[Saved entries]
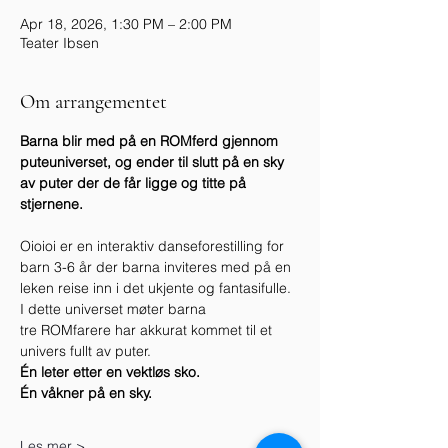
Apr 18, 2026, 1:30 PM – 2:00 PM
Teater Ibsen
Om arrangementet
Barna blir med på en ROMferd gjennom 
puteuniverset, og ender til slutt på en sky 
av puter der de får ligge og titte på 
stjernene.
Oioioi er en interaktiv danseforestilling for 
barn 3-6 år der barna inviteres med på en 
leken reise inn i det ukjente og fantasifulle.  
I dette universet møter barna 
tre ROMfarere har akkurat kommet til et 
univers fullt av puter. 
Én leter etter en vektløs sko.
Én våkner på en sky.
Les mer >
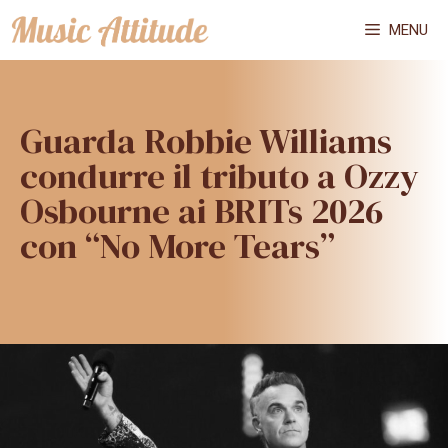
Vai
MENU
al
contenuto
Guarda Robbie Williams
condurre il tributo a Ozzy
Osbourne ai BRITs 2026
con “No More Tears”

_Task item_
Only the lines from the beginning of the records through the line bearing "barn 3-6 år der barna inviteres med på en" belong in the answer, copied word for word with pictures left out.

_Reply to the task_
Apr 18, 2026, 1:30 PM – 2:00 PM
Teater Ibsen
Om arrangementet
Barna blir med på en ROMferd gjennom 
puteuniverset, og ender til slutt på en sky 
av puter der de får ligge og titte på 
stjernene.
Oioioi er en interaktiv danseforestilling for 
barn 3-6 år der barna inviteres med på en 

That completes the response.